MANILA, Philippines - The International Council for Monuments and Sites (Icomos) sets aside April 18 as International Day for Monuments and Sites, a day when the Icomos national committees put up a global celebration highlighting monuments and sites.
Passed during the Unesco general conference in 1983, the special day is an opportunity to raise public awareness about the diverse heritage existing in the world today, its vulnerability, and the efforts being done to protect and conserve it.
This year’s theme, “Religious Heritage and Sacred Places,” is very appropriate to the Philippines where the majority of the population routinely associates heritage with religious monuments, particularly the string of Spanish colonial churches that encircles most of the islands of the archipelago.
Very significant to the theme is the recent destruction of the Spanish colonial church and convento in Oslob, Cebu, which was gutted down by fire on March 27, a sad lesson on the vulnerability of religious heritage.
The church dedicated to Our Lady of the Immaculate Conception in the coastal town of Oslob (117 km south of Cebu City) is one of the massive coral-stone church-fortresses constructed by the Augustinian Fray Julian Bermejo to protect the southern coastline of Cebu from Moro pirate raids common at that time. The cornerstone of the church dated its construction in 1830.
The fire, attributed to faulty electrical wiring, started at 1:45 a.m. in the room of Fr. Valentino Gemelo, the parish priest.
Although some of the original church walls survived, the fire reduced most of the church into rubble and completely demolished the convento.
As of last week, the local fire marshal has not released his findings so the rubble can be removed or disturbed.
When inspected by conservation architect members of Icomos Philippines, surviving coral-stone walls appeared to have severe cracks running through them, requiring a thorough structural investigation to determine if the burnt-out church ruins can still be reused.
“The belfry is unscathed,” confirms a report by the Cebu Archdiocesan Commission for Church Heritage. “It [belfry] has the original wooden interior structure dating from the latter part of the 19th century, and the 11 bells [the most that have been found in a single Spanish-period belltower] remain. The floor boards and stair railings are unstable.”
The three-story belfry was originally built in 1858 by Augustinian Fr. Apolinar Alvarez.
The disaster has brought together an unprecedented number of church-heritage authorities, conservation specialists from the National Commission for Culture and the Arts, and the Cebu provincial government.
Very much involved is the Ramon Aboitiz Foundation, which has been actively working in the southern Cebu coastal towns in community-building and heritage-tourism programs.

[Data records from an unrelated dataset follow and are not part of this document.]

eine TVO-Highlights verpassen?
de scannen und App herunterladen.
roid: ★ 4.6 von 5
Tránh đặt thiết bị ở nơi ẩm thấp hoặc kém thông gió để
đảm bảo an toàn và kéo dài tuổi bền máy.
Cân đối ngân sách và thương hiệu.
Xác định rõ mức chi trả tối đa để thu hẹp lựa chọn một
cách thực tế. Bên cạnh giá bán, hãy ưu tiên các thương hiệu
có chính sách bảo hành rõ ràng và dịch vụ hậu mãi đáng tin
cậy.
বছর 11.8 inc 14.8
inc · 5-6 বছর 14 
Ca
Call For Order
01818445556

The various entities are working with the parish priest and the Oslob congregation to determine the future of their church.
No preventive measures
What about prevention measures that could have saved the church from total devastation?
The fire could have been contained because the church is located about 50 meters from the fire station. However, the Oslob fire marshal reported to the Cebu Daily News “they could not respond because their two fire trucks were defective.”
“The fire trucks from nearby towns of Santander, Dalaguete, Argao and Sibonga arrived past 2 a.m. but the fire had already engulfed the church and convent,” the report added.
“The fire department in Boljoon town [next and most proximate to Oslob] failed to send fire trucks because these were also defective.”
So it seems that the fire raged unabated.
The lessons to be learned are obvious.
It was the third fire in Oslob church in 66 years.
The first happened in 1942 when guerrillas burned it down during World War II because it was believed Japanese were hiding inside the structure. From that fire, only coral-stone walls and columns survived.
In 1955, another fire of unknown origin gutted the entire complex, leaving only the masonry walls, wrote Fr. Pedro Galende in his book “Angels in Stone.”
Parishioners rebuilt the convent in 1977 and completed restoration of the church in 1980, following plans earlier prepared by Bishop Santos Gomez Marañon, who also restored the façade and belfry of the Cebu Metropolitan Cathedral, the former Bishop’s Palace next to the cathedral, and the now iconic Magellan’s Cross kiosk that is a prime Cebu tourist destination.
The image of Our Lady of Guadalupe, enshrined in a glass case at the center of the altar, survived the fire, but other religious artifacts and church records were lost.
Now the question for Oslob residents is how to rebuild their church.
There is need for documentation, a full record of architectural plans and photographs, as well as a catalog of all church treasures to guide any future restoration or even reconstruction.
Another pressing matter is disaster preparedness. This means the town should have fire trucks that work and fire drills to teach local residents how to cope with fire and other disasters.
The burden for adequate disaster control is not on government authorities alone. The Catholic hierarchy, as the owner of churches, should institute its own protective policies and measures as well.
What a sad way to learn that stringent disaster control is very essential to heritage conservation now that Oslob has been lost to the flames!